I will speak more on the Great Australian Bight Marine Park, which, as I previously stated, was originally proclaimed by the State Coalition Government and subsequently expanded by the Howard Government. This marine park, which is perhaps less well known by us than the Great Barrier Reef, is a vital conservation corridor from the South Australian coast extending outwards into the bight. The Commonwealth park declared in 1998 was made up of two overlapping zones. Adjacent to the South Australian park is the marine mammal protection zone that is intended to provide protected calving waters for both the southern right whale and Australian sea lion colonies. The Federal Minister for the Environment noted at the time that the Benthic Protection Zone was:
"... the first major marine park in any part of the Southern Ocean that seeks to protect such a large area of the ocean's floor" and that will "provide protection for an area that will be of enormous importance to the nation's scientific efforts to understand our marine environment."
This incredible legacy in one of Australia's—if not the world's—most important marine environments can be a significant point of pride for my colleagues, which I will seek to carry on in New South Wales. One of Australia's greatest environmental and economic assets, the Great Barrier Reef, also has a strong history of protection under Coalition governments. Since the marine park was first proclaimed by the Fraser Government in 1979 until the marine park zoning plan was implemented in 2004 under the Howard Government, the areas protected from fishing or extraction rose from just 4.6 per cent of the park to more than 33 per cent.
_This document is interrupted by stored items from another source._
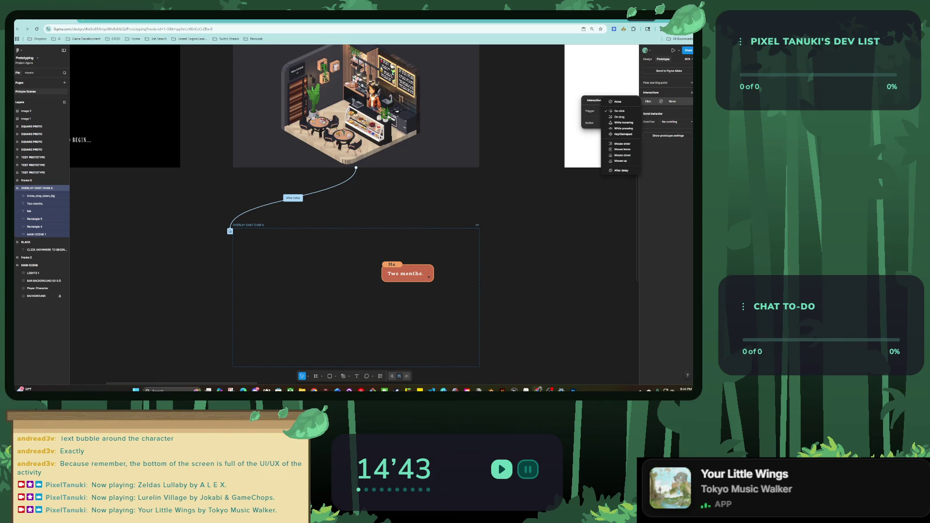
{"action": "left_click", "coordinate": [619, 111]}
{"action": "left_click", "coordinate": [618, 123]}
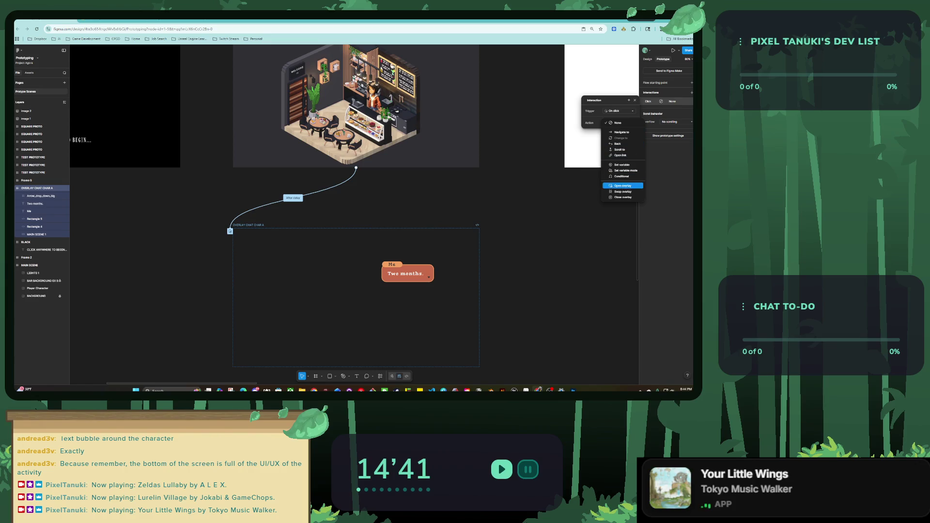
{"action": "left_click", "coordinate": [622, 185]}
{"action": "key", "text": "Escape"}
{"action": "scroll", "coordinate": [355, 169], "scroll_direction": "up", "scroll_amount": 1}
{"action": "scroll", "coordinate": [482, 132], "scroll_direction": "down", "scroll_amount": 5}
These are all major achievements of which we as a Coalition Government can and should be proud. We should not vacate the debate on marine conservation, nor should we hide from the fact that these decisions take courage.
In my electorate of Manly, the Cabbage Tree Bay Aquatic Reserve provides an insight—of course, on a much smaller scale—into the importance of the Greater Barrier Reef and other marine parks. I was fortunate to welcome professional skater Tony Hawk to Manly recently. Of all the places he could snorkel in New South Wales during his visit with Destination NSW, he came to Manly because our sanctuary at Cabbage Tree Bay is working and provides amazing snorkelling opportunities, and at the same time supporting a thriving tourist economy. The direct relationship between sanctuaries, tourism and the local economy is real and provides a commercial incentive for those who seek one as part of this debate.
I remind members in this place of the words of the Hon. Robert Hill, AC:
"We believe that a comprehensive and representative system of marine parks is an essential component of our efforts to protect Australia's unique marine biodiversity."
I am proud to stand in this place as a strong advocate for our local marine environment. I will continue to support greater protection for the important marine areas of my electorate, backed up by the best science and expert advice available.